Mary Unger

Mary Unger: On "Fragment"

While it may read as an empowering affirmation of black womanhood, Angelina Weld Grimké’s poem “Fragment” instead illustrates a failure of self-representation. The poem creates a tension between the anonymous speaker’s ability to articulate her subject position, and the dispossessed state of her condition. As she moves through the poem, the speaker devolves into a state of paranoia and disillusionment, undercutting the opening declarative statements of the poem. The speaker thus can never wholly articulate or inhabit an empowered subject position; rather, she embodies an incompleteness that is emphasized by the “unfinished” nature of Grimké’s “fragment.”

Grimké’s speaker opens the poem with an assertive declaration of her identity as a black woman, yet also aware of the discrimination it burdens her with. In her perception, she might, as some have argued, reclaim the deprivation of her social position. Indeed, the “I-persona” of “Fragment,” Romero-Munoz argues,

claims herself by using a first person singular pronoun together with the verb to be in its active form. She thereby ceases to exist as a ‘third person consciousness’ (Fanon 110) stuck in a secondary, objectified position. By re-appropriating herself, she also leaves very little room for males, both black and white, to objectify her as female-other. She re-appropriates her gender and colour and thereby becomes a speaking subject in the racial as well as gender conflict. (MAPS)

Romero-Munoz is right to focus on the poem’s opening series of declarations as a possible source for subjective agency. The repetition of “I am,” which anchors the first four lines of the poem, reads as a triumphant affirmation of the woman’s subjectivity:


                        I am the woman with the black black skin

                        I am the laughing woman with the black black face

                        I am living in the cellars and in every crowded place

                        I am toiling just to eat

                        In the old and in the heat


The repetition of “black” twice, two times in lines 1 and 2 remind us of the double discrimination the black woman of the poem must bear—a gendered and racialized distress that the insistence of “I am” appears to challenge and override. And yet however assertive the beginning of her declarative sentences appear, they are ultimately tempered by the clauses that follow them.

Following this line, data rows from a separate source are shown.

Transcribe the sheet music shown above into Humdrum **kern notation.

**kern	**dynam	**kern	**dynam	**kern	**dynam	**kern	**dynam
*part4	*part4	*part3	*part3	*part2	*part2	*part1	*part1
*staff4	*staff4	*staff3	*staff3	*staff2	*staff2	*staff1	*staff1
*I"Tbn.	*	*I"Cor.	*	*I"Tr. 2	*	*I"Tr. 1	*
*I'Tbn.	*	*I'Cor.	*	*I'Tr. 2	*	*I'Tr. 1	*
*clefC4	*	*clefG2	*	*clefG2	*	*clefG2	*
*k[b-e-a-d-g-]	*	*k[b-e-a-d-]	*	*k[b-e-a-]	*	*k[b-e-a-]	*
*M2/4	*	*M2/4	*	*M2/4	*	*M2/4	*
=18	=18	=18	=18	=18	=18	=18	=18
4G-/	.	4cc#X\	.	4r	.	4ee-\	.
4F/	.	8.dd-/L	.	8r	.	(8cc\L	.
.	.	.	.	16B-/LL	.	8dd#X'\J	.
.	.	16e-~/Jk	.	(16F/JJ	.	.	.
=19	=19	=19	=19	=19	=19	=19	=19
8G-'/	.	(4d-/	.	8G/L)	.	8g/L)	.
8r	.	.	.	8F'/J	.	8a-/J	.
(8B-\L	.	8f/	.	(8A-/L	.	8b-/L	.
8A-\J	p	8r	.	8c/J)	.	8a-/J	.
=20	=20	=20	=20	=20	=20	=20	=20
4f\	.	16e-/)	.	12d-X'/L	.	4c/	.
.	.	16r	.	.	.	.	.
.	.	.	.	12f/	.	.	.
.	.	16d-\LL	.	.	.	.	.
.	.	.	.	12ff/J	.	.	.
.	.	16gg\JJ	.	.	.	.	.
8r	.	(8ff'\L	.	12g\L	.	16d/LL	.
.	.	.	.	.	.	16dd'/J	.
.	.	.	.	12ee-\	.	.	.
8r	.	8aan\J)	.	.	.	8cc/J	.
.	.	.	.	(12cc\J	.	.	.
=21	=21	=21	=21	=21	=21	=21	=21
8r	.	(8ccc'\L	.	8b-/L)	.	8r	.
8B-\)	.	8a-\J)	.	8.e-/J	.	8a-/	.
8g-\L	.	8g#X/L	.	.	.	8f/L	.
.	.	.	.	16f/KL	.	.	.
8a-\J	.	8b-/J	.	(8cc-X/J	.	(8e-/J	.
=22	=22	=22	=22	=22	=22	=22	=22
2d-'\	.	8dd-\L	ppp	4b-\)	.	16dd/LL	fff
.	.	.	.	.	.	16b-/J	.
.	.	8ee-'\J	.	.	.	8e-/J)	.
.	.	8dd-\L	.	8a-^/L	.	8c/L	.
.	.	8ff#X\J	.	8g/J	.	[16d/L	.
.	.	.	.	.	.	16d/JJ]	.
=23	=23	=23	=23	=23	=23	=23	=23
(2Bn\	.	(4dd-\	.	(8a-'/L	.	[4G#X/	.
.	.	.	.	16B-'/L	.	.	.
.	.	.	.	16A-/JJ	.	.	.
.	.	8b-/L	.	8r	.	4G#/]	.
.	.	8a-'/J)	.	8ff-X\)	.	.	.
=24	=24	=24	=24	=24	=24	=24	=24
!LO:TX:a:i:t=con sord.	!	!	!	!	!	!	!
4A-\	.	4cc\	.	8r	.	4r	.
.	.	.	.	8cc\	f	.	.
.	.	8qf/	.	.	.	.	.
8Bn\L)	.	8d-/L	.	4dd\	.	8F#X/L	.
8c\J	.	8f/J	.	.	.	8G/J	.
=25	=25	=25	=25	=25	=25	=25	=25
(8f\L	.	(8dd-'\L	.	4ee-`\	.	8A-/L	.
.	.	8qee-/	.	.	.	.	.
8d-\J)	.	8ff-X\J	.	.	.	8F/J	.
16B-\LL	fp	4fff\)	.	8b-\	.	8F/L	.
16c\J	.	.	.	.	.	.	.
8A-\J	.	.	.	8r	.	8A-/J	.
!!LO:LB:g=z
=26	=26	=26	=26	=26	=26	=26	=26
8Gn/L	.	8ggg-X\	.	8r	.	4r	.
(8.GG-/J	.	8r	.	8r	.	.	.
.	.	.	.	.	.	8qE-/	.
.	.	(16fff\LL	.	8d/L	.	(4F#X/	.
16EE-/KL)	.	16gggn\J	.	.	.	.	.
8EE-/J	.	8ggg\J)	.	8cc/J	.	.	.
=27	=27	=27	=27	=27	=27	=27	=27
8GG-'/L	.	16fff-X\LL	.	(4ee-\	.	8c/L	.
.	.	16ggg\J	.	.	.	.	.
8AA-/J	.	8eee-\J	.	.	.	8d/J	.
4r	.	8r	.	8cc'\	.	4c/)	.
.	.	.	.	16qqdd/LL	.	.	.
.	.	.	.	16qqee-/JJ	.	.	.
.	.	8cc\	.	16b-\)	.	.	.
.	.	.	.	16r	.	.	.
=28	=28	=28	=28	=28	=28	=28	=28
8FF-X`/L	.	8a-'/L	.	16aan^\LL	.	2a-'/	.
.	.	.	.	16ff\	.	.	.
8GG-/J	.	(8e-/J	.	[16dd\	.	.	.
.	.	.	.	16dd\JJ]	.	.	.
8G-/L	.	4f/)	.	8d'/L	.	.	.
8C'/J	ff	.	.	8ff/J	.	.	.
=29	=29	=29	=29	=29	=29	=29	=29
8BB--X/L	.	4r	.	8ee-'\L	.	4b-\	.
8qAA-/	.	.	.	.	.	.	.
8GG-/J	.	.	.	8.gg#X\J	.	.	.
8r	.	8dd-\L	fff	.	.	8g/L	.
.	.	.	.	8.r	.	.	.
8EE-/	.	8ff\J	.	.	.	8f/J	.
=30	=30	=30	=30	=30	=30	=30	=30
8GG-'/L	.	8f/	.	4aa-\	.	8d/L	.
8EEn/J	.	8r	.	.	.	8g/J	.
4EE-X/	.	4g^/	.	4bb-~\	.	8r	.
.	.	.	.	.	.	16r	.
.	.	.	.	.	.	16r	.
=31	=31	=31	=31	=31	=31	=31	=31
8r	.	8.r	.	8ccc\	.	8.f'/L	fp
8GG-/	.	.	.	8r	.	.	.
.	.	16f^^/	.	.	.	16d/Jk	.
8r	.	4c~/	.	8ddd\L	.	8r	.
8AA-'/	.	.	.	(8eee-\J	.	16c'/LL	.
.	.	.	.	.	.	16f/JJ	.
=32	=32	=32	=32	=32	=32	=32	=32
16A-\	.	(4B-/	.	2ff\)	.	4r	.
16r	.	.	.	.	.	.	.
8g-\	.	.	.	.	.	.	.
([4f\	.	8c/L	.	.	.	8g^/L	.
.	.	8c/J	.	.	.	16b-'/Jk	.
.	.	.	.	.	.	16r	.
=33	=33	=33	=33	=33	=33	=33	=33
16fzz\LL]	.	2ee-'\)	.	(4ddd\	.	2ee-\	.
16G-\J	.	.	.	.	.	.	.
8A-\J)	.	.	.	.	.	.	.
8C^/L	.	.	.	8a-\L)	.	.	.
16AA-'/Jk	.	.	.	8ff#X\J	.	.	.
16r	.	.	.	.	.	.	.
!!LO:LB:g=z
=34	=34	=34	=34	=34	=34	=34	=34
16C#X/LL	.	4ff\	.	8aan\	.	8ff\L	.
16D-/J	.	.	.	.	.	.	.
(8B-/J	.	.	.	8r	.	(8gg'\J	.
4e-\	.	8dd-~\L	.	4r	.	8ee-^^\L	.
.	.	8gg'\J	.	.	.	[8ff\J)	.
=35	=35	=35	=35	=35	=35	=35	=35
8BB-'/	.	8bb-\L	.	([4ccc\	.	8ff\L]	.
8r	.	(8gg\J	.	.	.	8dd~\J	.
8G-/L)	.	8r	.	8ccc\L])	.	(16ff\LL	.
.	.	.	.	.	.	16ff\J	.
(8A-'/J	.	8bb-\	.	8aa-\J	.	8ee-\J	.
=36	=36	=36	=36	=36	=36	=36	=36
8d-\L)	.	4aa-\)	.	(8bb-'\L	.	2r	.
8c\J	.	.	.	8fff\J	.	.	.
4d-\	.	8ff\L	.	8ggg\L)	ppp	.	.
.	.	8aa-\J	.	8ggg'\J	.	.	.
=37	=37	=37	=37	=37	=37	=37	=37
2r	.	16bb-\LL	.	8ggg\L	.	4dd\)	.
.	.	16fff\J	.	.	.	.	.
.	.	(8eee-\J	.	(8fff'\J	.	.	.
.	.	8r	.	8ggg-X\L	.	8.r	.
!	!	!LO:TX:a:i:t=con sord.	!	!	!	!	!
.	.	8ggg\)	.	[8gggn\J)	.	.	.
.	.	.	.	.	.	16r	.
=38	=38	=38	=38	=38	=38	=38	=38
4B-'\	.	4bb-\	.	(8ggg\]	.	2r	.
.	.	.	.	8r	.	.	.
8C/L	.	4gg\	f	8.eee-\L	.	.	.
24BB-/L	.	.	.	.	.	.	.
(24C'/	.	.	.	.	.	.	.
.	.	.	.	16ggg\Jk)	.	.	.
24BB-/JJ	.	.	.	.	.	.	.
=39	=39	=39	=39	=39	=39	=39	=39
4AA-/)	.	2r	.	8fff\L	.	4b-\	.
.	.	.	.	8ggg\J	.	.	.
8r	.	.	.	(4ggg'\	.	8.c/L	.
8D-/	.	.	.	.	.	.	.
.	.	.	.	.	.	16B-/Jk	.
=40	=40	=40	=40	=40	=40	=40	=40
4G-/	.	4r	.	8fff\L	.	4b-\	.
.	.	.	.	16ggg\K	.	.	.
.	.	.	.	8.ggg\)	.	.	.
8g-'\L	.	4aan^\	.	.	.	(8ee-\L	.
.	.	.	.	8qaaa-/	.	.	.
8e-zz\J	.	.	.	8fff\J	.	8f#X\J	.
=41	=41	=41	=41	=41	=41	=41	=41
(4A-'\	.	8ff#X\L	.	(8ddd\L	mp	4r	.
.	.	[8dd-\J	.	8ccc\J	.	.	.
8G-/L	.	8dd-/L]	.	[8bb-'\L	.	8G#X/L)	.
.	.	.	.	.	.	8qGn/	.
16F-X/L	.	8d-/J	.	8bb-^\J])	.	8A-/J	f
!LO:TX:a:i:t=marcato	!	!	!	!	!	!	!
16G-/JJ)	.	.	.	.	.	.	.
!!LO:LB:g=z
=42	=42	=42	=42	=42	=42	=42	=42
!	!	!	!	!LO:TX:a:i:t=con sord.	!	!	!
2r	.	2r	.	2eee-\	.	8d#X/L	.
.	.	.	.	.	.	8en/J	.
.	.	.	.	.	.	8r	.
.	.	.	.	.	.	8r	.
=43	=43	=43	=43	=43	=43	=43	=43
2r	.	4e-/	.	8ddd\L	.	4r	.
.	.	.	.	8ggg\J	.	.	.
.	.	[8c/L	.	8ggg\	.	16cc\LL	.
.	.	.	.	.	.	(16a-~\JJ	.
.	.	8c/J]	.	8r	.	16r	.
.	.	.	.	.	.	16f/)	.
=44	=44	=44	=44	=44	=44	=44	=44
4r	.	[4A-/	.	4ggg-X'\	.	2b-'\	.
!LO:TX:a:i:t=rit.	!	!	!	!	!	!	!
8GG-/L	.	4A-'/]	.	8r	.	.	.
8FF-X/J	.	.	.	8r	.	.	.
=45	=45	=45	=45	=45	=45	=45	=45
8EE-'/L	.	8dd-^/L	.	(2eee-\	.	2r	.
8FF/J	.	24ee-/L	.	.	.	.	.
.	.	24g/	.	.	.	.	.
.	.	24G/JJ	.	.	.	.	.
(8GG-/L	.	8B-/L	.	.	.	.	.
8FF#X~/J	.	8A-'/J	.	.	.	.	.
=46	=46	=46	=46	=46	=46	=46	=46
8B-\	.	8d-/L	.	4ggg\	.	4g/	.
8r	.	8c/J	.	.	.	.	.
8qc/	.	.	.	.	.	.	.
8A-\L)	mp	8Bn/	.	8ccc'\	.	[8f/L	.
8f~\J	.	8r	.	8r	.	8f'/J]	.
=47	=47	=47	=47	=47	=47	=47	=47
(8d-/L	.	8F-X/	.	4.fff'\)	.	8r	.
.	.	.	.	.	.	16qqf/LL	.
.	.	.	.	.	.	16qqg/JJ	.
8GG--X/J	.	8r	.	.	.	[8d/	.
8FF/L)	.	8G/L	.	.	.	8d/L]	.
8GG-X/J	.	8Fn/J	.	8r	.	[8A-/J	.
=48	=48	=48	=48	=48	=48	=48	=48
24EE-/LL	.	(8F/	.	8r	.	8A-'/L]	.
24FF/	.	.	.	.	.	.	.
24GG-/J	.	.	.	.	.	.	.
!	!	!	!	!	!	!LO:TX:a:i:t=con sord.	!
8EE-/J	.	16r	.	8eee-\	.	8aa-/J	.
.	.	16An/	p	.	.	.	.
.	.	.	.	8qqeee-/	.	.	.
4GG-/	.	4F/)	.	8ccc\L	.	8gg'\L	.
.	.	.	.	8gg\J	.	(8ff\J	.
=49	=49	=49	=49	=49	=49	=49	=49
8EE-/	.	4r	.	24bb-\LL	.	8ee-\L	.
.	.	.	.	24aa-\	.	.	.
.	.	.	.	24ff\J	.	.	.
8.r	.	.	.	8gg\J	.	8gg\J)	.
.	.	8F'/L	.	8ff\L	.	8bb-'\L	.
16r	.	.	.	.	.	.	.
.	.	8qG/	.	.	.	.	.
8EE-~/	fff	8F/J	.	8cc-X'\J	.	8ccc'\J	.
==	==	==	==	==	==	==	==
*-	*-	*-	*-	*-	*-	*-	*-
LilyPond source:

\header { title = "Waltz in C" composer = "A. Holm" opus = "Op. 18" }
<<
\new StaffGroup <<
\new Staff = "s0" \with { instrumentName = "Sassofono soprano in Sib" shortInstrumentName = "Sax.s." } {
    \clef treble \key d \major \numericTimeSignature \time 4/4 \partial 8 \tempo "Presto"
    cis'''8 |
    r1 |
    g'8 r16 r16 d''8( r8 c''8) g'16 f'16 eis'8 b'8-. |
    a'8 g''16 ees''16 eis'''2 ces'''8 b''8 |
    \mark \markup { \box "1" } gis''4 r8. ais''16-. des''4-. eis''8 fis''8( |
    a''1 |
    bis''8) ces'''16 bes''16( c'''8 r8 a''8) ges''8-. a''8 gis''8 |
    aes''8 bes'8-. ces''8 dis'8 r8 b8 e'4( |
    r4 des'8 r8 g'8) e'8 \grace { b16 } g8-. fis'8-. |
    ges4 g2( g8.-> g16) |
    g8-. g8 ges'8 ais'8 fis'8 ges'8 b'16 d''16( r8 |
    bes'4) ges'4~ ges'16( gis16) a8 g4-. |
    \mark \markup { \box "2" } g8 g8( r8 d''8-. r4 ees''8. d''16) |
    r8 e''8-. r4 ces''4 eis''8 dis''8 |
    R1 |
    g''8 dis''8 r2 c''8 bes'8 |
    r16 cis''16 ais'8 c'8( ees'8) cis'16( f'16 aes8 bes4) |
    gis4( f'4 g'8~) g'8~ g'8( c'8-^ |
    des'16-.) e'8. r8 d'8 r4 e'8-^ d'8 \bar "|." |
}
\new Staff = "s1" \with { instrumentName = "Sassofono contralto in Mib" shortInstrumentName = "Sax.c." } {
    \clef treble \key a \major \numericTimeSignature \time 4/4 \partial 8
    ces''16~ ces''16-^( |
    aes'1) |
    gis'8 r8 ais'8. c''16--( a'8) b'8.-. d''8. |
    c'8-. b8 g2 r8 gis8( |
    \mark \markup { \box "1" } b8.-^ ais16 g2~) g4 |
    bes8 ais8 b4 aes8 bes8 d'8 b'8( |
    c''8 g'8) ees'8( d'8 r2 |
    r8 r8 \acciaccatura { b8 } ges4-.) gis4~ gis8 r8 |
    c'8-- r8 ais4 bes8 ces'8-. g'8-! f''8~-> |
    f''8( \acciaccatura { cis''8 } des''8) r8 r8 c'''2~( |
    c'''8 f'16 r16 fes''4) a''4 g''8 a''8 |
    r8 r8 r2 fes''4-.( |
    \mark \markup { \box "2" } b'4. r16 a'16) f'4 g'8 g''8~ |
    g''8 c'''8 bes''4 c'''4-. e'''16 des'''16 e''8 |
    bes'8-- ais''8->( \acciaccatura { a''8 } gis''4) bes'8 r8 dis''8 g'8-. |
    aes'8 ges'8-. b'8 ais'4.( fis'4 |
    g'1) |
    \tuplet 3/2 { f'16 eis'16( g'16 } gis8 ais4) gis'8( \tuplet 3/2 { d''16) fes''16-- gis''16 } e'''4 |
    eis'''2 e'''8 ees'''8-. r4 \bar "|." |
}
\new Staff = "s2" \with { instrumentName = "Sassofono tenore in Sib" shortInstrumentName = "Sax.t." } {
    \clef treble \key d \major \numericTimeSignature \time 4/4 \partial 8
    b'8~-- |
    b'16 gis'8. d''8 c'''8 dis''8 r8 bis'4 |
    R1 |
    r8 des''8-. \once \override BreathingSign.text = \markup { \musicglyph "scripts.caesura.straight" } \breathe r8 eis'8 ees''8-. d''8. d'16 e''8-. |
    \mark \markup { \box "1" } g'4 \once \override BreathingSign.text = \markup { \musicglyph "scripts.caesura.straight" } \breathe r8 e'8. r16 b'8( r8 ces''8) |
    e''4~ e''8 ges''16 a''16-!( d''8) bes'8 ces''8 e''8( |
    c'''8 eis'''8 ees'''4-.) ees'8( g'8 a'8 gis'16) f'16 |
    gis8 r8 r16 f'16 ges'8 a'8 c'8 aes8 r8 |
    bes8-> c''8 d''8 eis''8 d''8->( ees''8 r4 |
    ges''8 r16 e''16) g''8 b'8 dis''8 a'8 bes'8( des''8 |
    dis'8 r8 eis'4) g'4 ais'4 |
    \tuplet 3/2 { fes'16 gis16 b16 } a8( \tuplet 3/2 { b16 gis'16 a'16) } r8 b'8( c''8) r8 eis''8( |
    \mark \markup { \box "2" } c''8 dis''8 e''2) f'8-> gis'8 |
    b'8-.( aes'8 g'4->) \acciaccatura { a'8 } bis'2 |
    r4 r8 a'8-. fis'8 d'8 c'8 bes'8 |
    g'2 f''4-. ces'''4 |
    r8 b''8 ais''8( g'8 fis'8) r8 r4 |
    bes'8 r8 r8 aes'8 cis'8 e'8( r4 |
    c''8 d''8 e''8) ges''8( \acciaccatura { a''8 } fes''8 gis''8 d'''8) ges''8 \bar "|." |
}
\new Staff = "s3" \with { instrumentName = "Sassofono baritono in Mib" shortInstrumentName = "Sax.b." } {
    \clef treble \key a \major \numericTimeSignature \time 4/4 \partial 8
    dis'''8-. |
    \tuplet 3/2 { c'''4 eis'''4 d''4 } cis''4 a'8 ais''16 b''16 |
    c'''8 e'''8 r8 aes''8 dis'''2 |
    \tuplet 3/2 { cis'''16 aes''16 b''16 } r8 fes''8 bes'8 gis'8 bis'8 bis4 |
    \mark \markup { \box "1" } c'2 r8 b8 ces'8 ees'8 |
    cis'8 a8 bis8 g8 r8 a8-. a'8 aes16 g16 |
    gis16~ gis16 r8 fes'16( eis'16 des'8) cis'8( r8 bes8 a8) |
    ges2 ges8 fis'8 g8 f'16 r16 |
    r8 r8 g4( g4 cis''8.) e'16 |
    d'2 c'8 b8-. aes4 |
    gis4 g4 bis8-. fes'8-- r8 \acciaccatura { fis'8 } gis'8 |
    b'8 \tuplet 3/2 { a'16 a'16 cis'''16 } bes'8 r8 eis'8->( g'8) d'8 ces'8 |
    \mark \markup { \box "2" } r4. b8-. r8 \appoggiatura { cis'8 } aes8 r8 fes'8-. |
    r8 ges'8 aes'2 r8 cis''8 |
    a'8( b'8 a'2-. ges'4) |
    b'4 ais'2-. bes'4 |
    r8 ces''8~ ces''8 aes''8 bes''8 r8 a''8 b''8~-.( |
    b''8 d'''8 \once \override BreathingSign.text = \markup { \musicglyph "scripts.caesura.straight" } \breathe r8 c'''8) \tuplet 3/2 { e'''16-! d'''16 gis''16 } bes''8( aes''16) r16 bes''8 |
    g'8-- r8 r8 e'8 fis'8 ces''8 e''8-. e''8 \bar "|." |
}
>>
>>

If we examine the speaker’s language after the “I am” of each line, we see that her autonomy, quality of life, and her self-portrayal devolve with each line. The speaker begins by asserting, “I am the woman,” a line that declares her as an authoritative speaking subject. However, she then qualifies this state in the next line as she elaborates, “I am the laughing woman.” Here, her laugh appears to mock a society that relegates her to its margins. The following line reveals the material effects of this marginality as she reveals, “I am living in the cellars.” Finally the most dejected and dehumanized line, “I am toiling just to eat,” has completely abandoned the promise of self-sufficiency in line one. Despite our investment to read her as an autonomous subject, we cannot overlook the fact that the subject’s own language—her realization of her social position as black woman—disrupts the initial indemnity of the declarative “I am” syntactical structures. In fact, each “I am” construction is already made tenable by the clauses that separate them. Thus it is the speaker’s “black black” skin and face, she suggests via parallel syntactical structures, that lead to her “living in cellars and in every crowded place” as well as “toiling just to eat.” In the process of articulating her subject position, she becomes cognizant of its effect on her emotional and physical wellbeing.

It is precisely her realization of these material effects that cause the speaker’s devolution of subjectivity and language. Rather than overcome her gendered and racialized “Otherness,” Grimké’s speaker comes to embody a disillusioned state in the final lines of the “fragment.” Indeed, Romero-Munoz acknowledges that the speaker’s “self-confidence . . . eventually proves to be a mere façade.” While we do justice to the speaker by interpreting Grimké’s poem as a call to arms against an unjust American society, we must also acknowledge that it is an incomplete call. The poem represents a grammatical fragment—it has no punctuation marks to cordon it off as a cohesive syntactical unit. It remains open, fluid, to be determined. Or perhaps, unable to be determined at the present moment—much like the subjectivity of the poem’s speaker which is undermined further by the recurrence of laughter. Although her laughter may appear mocking early on, by the end of the poem it has come to denote her tenuous mental state. The last two “I am”s in the poem (lines 7 and 8) are violated by the speaker’s inarticulateness; they disintegrate just as the woman’s mental state does:


                        I am the laughing woman who’s forgotten how to weep

                        I am the laughing woman who’s afraid to go to sleep


Rather than ridicule, the laughing of the last two lines symbolizes the unintelligible mutterings of an individual being driven mad by her physical and mental-emotional distress. While she is still able to use language by the end of the “fragment” to articulate her dismal state, Grimké’s speaker cannot use it to overcome the violence done to her subjectivity. Thus, her inability to articulate herself successfully—to allow “I am” to be unqualified—suggests that she, like the poem, is and always will be (upon further and future readings) a fragment.